I want to run the executable for once only. That executable runs in a very long time. When it is running, I want to unmount the ram-disk, to release some memory. Thus I deleted the executable, and then umount the ram-disk. It just showed a device busy error message: the umount failed.
How can I achieve that? I am not talking about Lazy umount. I want a real unmount, to release the memory! It should be possible, since the running process already has its image loaded in RAM. It should not rely on the ram-disk file system.
If it is not possible for general Linux kernel for now, I welcome answers pointing me where I can hack the kernel to enable this feature.
If possible, answers in programmatic way are preferred. Though answers in script way are also welcome (I can convert scripts to some executable anyway, by looking at the shell script source code).

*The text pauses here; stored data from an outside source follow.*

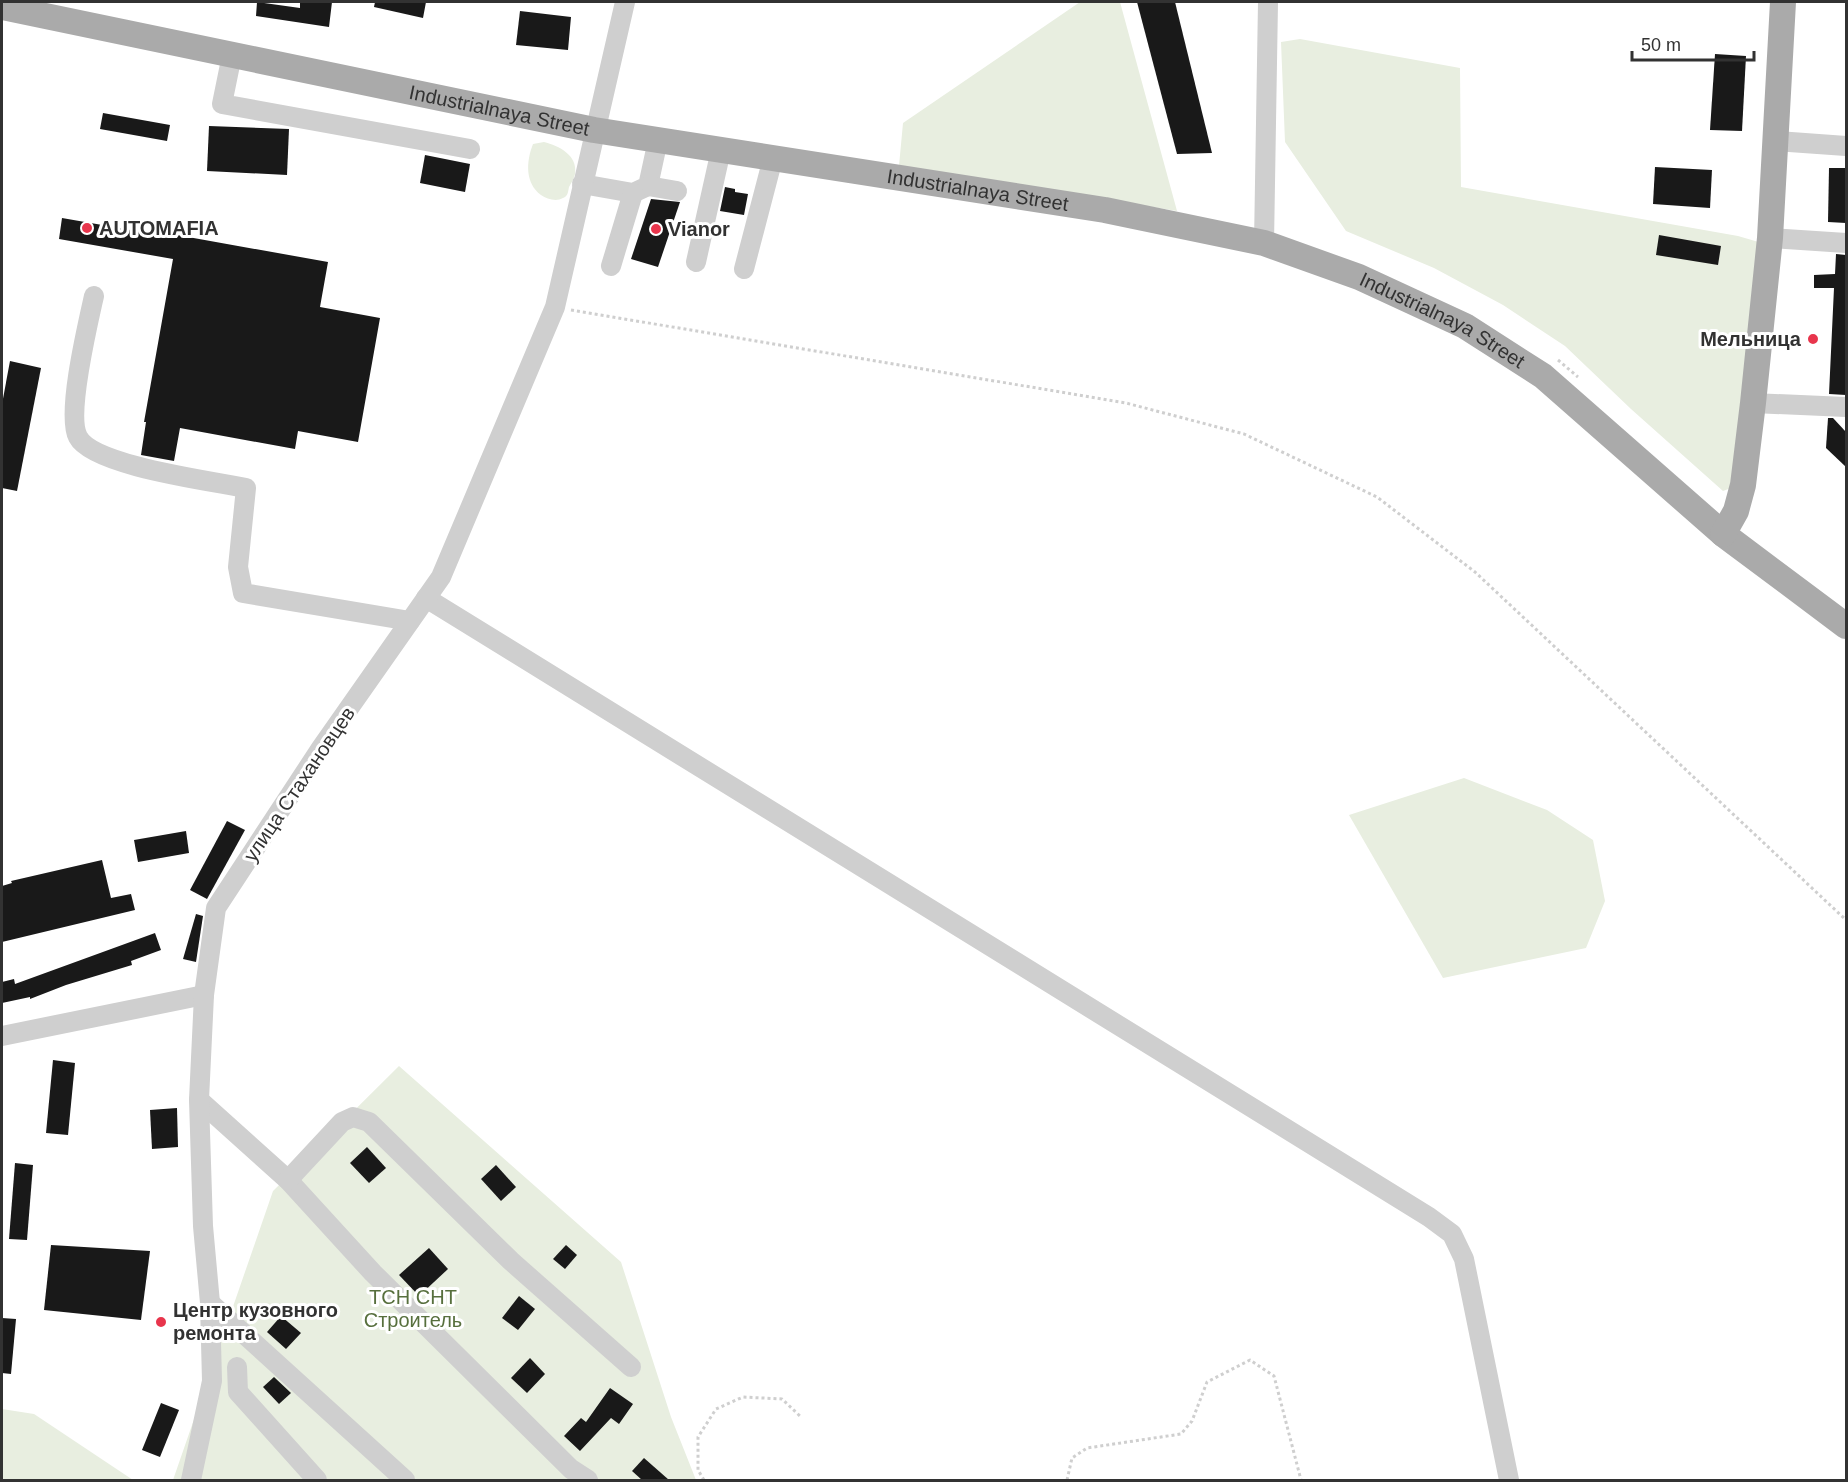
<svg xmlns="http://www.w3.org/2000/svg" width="1848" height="1482" font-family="Arial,sans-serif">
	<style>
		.green { fill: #e8eee0 }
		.building { fill: #191919 }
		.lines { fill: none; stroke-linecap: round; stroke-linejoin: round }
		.path { stroke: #cfcfcf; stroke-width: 3; stroke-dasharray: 3 3; stroke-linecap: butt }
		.minor { stroke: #cfcfcf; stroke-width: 20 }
		.major { stroke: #aaa; stroke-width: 26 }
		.poi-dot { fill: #e8354c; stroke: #fff; stroke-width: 2 }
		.labels { text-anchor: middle; stroke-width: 6; stroke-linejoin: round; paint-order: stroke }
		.street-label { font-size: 20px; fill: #323232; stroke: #fff }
		.poi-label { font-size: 20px; font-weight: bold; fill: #323232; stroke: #fff; text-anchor: start }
		.park-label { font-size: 20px; fill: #576f3d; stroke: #fff }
	</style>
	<rect width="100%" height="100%" fill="#fff"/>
	<g class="green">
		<path d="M 1080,2 L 1120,2 L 1177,211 L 899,166 L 903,123 Z"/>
		<path d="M 1300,39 L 1460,68 L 1461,187 L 1738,236 L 1762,243 L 1739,485 L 1723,491 L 1631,409 L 1565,346 L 1503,305 L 1434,268 L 1346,231 L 1285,142 L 1281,42 Z"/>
		<path d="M 544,142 C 559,146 578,155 575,174 C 574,179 571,183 569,187 C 568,192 568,196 563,198 C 556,202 547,199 541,195 C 525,183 526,162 533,144 Z"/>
		<path d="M 1464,778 L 1547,810 L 1593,840 L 1605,901 L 1586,948 L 1443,978 L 1349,815 Z"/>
		<path d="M 399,1066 L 621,1262 L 671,1417 L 696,1480 L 173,1480 L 273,1191 Z"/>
		<path d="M 2,1409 L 34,1414 L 133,1480 L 2,1480 Z"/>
	</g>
	<g class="building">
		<path d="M 257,2 L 300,8 L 300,2 L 332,2 L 329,27 L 256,16 Z"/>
		<path d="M 375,2 L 426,2 L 423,18 L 374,7 Z"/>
		<path d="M 1137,2 L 1175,2 L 1212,153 L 1177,154 Z"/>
		<path d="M 520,11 L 571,17 L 568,50 L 516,45 Z"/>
		<path d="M 1715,54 L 1746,56 L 1742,131 L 1710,130 Z"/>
		<path d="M 103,113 L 170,125 L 167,141 L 100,129 Z"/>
		<path d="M 209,126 L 289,129 L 287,175 L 207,171 Z"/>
		<path d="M 425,155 L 470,164 L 465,192 L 420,183 Z"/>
		<path d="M 1655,167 L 1712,170 L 1710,208 L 1653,204 Z"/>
		<path d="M 1829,168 L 1846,168 L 1846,223 L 1828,222 Z"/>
		<path d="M 725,187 L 735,189 L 735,192 L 748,194 L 744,215 L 720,211 Z"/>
		<path d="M 651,199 L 680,202 L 658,267 L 631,259 Z"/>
		<path d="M 62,218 L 177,238 L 177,235 L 328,262 L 320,307 L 380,318 L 358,442 L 298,431 L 295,449 L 180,428 L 174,461 L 141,455 L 146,422 L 144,422 L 173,259 L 59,239 Z"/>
		<path d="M 1659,235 L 1721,246 L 1718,265 L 1656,255 Z"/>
		<path d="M 1836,254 L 1846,255 L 1846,395 L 1829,394 L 1834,288 L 1814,288 L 1814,275 L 1835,274 Z"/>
		<path d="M 10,361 L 41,368 L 17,491 L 2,488 L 2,404 Z"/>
		<path d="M 1828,418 L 1833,418 L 1846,432 L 1846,467 L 1826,448 Z"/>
		<path d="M 227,821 L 245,830 L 207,899 L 190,890 Z"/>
		<path d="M 186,831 L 189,853 L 138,862 L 134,840 Z"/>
		<path d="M 102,860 L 111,898 L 131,894 L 135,910 L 2,942 L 2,886 L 12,883 L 11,881 Z"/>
		<path d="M 196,914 L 203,916 L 196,962 L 183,959 Z"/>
		<path d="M 155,933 L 161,950 L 131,961 L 132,965 L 66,985 L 30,999 L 30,997 L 2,1003 L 2,982 L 14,979 L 15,984 Z"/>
		<path d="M 53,1060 L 75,1063 L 68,1135 L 46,1133 Z"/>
		<path d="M 177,1108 L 178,1147 L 152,1149 L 150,1110 Z"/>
		<path d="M 367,1147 L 386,1168 L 369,1183 L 350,1163 Z"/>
		<path d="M 15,1163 L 33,1165 L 27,1240 L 9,1239 Z"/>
		<path d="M 496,1165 L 516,1187 L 501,1201 L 481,1179 Z"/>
		<path d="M 51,1245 L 150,1251 L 141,1320 L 44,1310 Z"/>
		<path d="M 566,1245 L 577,1255 L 565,1269 L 553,1259 Z"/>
		<path d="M 429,1248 L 448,1269 L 419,1296 L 399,1275 Z"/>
		<path d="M 519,1296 L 535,1309 L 518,1330 L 502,1318 Z"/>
		<path d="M 281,1316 L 301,1333 L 286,1349 L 267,1332 Z"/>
		<path d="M 2,1318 L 16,1319 L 11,1374 L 2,1373 Z"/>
		<path d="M 530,1358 L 545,1374 L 527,1393 L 511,1378 Z"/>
		<path d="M 274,1377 L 291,1393 L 279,1404 L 263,1387 Z"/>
		<path d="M 610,1388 L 633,1404 L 619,1424 L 611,1418 L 580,1451 L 564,1436 L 581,1418 L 586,1422 Z"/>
		<path d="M 161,1403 L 179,1410 L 160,1457 L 142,1450 Z"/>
		<path d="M 644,1458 L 669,1480 L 642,1480 L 632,1471 Z"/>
	</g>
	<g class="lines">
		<g class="path">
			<path d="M 571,310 L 1126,403 L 1244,434 L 1377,497 L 1475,572 L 1846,920"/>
			<path d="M 1558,360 L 1578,377"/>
			<path d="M 704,1480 L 698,1470 L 698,1437 L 716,1409 L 743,1397 L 782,1399 L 800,1416"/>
			<path d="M 1067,1480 L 1072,1458 L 1087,1448 L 1181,1434 L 1192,1421 L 1207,1382 L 1250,1360 L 1274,1376 L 1301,1480"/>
		</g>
		<g class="minor">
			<path d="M 232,55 L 222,104 L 470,149"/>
			<path d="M 1776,141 L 1846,146"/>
			<path d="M 582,184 L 633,193 L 648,186 L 658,140"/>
			<path d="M 648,186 L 677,191"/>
			<path d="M 1770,238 L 1846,243"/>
			<path d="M 1264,243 L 1268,2"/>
			<path d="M 696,262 L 721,150"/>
			<path d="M 611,266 L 633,193"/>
			<path d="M 744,269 L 773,158"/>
			<path d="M 94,296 C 88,323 66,415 78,437 C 93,466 212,481 246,488 L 238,567 L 243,593 L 410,621"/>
			<path d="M 1753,403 L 1846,407"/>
			<path d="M 426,598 L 1429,1217 L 1452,1234 L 1464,1259 L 1509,1480"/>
			<path d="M 2,1036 L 204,995"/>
			<path d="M 199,1100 L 288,1180 L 373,1273 L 571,1469 L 588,1480"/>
			<path d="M 288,1180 L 342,1122 L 353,1117 L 369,1122 L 511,1261 L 631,1367"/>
			<path d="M 210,1303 L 405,1480"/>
			<path d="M 237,1367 L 238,1392 L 317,1480"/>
			<path d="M 191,1480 L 212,1381 L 210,1303 L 203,1226 L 199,1100 L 204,995 L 216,908 L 321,748 L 441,577 L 555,307 L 625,2"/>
		</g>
		<g class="major">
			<path id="s1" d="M 2,7 L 594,130 L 1105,210 L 1264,243 L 1359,277 L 1465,326 L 1543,376 L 1723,534 L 1846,626"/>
			<path d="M 1723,534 L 1736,511 L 1743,485 L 1753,403 L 1770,238 L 1783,2"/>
		</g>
	</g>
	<g class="poi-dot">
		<circle cx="87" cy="228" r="6"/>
		<circle cx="656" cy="229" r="6"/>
		<circle cx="1813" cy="339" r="6"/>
		<circle cx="161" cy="1322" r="6"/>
	</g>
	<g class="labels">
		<g class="street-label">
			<text dy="7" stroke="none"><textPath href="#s1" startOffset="508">Industrialnaya Street</textPath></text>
			<text dy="7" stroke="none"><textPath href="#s1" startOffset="993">Industrialnaya Street</textPath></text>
			<text dy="7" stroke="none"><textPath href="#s1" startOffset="1479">Industrialnaya Street</textPath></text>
			<text transform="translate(299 784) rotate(-56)" y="7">улица Стахановцев</text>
		</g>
		<g class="poi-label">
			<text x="99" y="235">AUTOMAFIA</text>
			<text x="668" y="236">Vianor</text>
			<text x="1801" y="346" text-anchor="end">Мельница</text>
			<text x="173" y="1317">Центр кузовного<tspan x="173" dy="23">ремонта</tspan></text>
		</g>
		<g class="park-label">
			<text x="413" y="1304">ТСН СНТ<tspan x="413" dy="23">Строитель</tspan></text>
		</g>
	</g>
	<rect width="1848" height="1482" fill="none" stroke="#323232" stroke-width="6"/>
	<path d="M1632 51v9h122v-9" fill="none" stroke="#323232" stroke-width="3"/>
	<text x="1641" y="51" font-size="18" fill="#323232" stroke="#ffffff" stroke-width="4.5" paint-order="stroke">50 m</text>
</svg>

My kernel version is 3.10.14
--Update-- Another thought: My purpose is to release some memory, since my application is memory-hogging. Also the binary size is large, compared to the total RAM. My original thought is that, the ramdisk have a copy of the file, and the running image is another copy. But maybe Linux keep just one copy than two? Anyone knows how elf executables been kept in both file system and the running image? Does Linux just keep one copy, or perhaps some meta data + 1 copy, not really keep 2 copies? If that's true, I don't need to do the unmount.